İmam-Hatip okulları laik devletin okulları değil mi? Bu okullar laik sistemin sıkı kontrolu altında değil mi? O halde bu okullardan niçin korkuyorsunuz? İmam-Hatip mezunu çocuklarımızın üniversitelerin bütün bölümlerine gidip, her sahada yüksek tahsil yapmasından niçin ürküyorsunuz?

Bu ülkenin en güçlü lobisini Sabataycılar teşkil ediyor. Onlar devletin her kademesinde kadrolaşmışlardır. Devlet dışında üniversitelerde, büyük medyada, yüksek finans ve bankacılıkta, iş hayatında da hâkim durumdadırlar. Ülkemizdeki bu aşırı Sabataycı kadrolaşma sizi niçin rahatsız etmiyor? Sabataycılar kadar olmasa da ülkemizde bir Bahaî kadrolaşma mevcuttur. Niçin bundan hiç bahsetmiyorsunuz?

Laiklik laiklik deyip duruyorsunuz. Nedir şu laiklik? Dinin devlete, devletin dine karışmaması değil midir? O halde:

– Devletin, genel müdürlük seviyesinde bir Diyanet İşleri Başkanlığı’na sahip olması laikliğe uygun mudur?

– Kabinede, din işlerinden sorumlu bir devlet bakanının bulunması laikliğe uygun mudur? Böyle bir bakan, eski Şeyhülislâm’ın, Cumhuriyet’in başındaki Şer’iye ve Evkaf vekilinin (Şeriat ve Vakıf işleri bakanının) benzeri değil midir?

– Devletin beş yüz İmam-Hatip okuluna, on yedi ilahiyat fakültesine sahip olması laikliğe uygun mudur?

– Devletin, resmî memur statüsünde yüz binden fazla imama, müezzine, müftüye, hatibe, din dersi öğretmenine sahip olması laikliğe uygun mudur?

Sayın Ekşi siz hangi laikliği sayıklıyorsunuz? Türkiye’de laiklik falan yoktur. Bizdeki sistem “Devlet dini” sistemidir. Dünyadaki ciddî ve büyük devletler içinde gerçekten laik olan tek devlet Fransa’dır. Orada:

– Katolik kilisesinin liseleri vardır. Devlet, kendi bütçesinden onlara para ödemektedir.

– Müslümanların ve başka dinlere mensup olanların özel okullar, liseler, üniversiteler açmasına izin verilmektedir.

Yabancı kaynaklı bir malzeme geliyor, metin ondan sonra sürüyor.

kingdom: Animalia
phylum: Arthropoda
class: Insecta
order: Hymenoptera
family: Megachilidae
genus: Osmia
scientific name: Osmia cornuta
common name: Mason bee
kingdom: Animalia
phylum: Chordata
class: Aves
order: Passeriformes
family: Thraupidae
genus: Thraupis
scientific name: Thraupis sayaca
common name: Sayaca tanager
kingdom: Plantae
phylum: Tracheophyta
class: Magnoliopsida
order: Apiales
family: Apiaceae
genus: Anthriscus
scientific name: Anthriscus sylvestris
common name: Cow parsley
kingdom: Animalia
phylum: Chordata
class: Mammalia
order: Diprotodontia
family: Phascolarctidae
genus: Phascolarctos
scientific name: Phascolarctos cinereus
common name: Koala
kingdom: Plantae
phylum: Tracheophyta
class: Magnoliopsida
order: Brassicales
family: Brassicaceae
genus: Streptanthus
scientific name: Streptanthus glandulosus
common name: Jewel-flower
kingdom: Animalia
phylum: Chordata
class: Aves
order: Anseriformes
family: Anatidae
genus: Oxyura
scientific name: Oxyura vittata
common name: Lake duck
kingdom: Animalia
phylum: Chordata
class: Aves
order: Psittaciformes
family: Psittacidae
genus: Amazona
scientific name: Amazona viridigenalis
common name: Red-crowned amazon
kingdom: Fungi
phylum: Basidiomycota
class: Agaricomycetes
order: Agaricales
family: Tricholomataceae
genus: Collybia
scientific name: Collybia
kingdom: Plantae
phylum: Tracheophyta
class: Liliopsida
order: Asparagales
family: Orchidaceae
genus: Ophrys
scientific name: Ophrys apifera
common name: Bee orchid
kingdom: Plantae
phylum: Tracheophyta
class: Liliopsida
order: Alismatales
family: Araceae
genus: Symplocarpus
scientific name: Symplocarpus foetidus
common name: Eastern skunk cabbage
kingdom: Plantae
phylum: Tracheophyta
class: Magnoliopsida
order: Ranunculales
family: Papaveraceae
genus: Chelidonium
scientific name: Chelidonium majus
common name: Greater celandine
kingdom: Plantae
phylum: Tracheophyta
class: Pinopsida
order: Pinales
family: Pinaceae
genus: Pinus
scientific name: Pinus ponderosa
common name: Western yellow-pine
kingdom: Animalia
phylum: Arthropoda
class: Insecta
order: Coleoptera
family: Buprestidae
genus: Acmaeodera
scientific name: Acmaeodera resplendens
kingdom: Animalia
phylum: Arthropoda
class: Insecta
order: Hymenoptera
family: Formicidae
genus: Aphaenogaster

– Bütün Fransız üniversitelerine başörtülü Müslüman kızlar serbestçe gidip okuyabilmektedir. Bazı sürtüşmeler olsa da, liselere de gidebilmektedir. Fransız Danıştay’ı başörtüsü lehinde karar vermiştir.

Sayın Ekşi! Ülkemizde, hakları Lozan andlaşması ile uluslararası garanti altına alınmış Rum, Ermeni azınlıklarının kendi okulları bulunmaktadır. Çoğunluğu teşkil eden Müslümanlar niçin özel din liseleri, din üniversiteleri açamıyorlar?

Açamazlarmış… Çünkü Müslümanlar böyle okullar açarlarsa Türkiye’deki Mason, Sabataycı saltanat ve hakimiyet tehlike altına girermiş…

Dünya ülkeleri ve devletleri içinde biz mi daha demokratız, yoksa İngiltere mi? İngiltere’de:

– Devlet ve millî Anglikan kilisesi birdir. Kral veya kraliçe hem devletin, hem de kilisenin başıdır.

– Orada en az beş milyon Müslüman yaşıyor. Orada başörtülü Müslüman kızların ilkokuldan üniversiteye kadar dinî kıyafetleriyle tahsil yapması serbesttir.

– Londra emniyeti son bir karar aldı ve Müslüman emniyet memurlarının sarık sarmalarına izin verdi. Bundan haberiniz oldu mu? (Bu haber Hürriyet’te çıktı!)

Siz, olmayan bir laikliğin korunması için feryat edip duruyorsunuz. Önce gerçek mânâda laiklik olsun, sonra onun korunması için çareler düşünürsünüz.

Stalin rejimi de laikti. Yoksa siz oradaki sisteme laik mi diyorsunuz? Hayır, stalinist bir laiklikle demokrasi, insan hakları, hukuk bir arada olamaz.

Laiklik evrensel bir değer değildir.

Hiçbir insan hakları bildirgesinde, temel haklarla ilgili hiçbir metinde laiklik diye bir değer, madde yoktur. Laiklik ne bir haktır, ne de bir vazife.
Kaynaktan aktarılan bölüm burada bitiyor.